WASHINGTON, Nov. 1 (AP) – Despite the nation’s struggle
with obesity, the Agriculture Department says, more and
more American families are hungry or unsure whether they
can afford to buy food.
About 12 million families last year worried that they did
not have enough money for food, and 32 percent of them
experienced someone’s going hungry at one time or another,
the agency said in a report released on Friday.

Nearly 3.8 million families were hungry last year to the
point that someone in the household skipped meals because
the family could not afford them. That is 8.6 percent more
families than in 2001, when 3.5 million were hungry, and a
13 percent increase from 2000.

The report was based on a Census Bureau survey of 50,000
households. It was the third year in a row the department
found an increase in the number of people who were hungry
or uncertain whether they could afford their next meal.

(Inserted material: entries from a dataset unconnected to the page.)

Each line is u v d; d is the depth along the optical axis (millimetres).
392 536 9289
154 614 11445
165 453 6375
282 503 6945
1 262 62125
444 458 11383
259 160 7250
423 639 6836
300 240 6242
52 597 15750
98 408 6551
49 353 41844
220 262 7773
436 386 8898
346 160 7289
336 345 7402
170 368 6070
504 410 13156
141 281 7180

The survey also found more families who were unsure if they
could buy food or did not have enough food in their
cupboards. Last year, 11 percent of 108 million families
were in that situation. That is up 5 percent from 2001 and
8 percent from 2000.

Most poor families struggling with hunger tried to ensure
that their children were fed, the report said. Nonetheless,
one or more children in an estimated 265,000 families
occasionally missed meals last year because the families
either could not afford to eat or did not have enough food
at home. The report estimated there were 567,000 hungry
children in all.

Margaret Andrews, an economist with the agency and an
author of the annual survey, said the prevalence of hunger
and food insecurity is clearly tied to the poverty rate.

Ms Andrews noted that the latest estimates by the Census
Bureau show that more people are poor. Some 34.6 million
Americans were living in poverty last year, 1.7 million
more than in 2001, according to the Census Bureau.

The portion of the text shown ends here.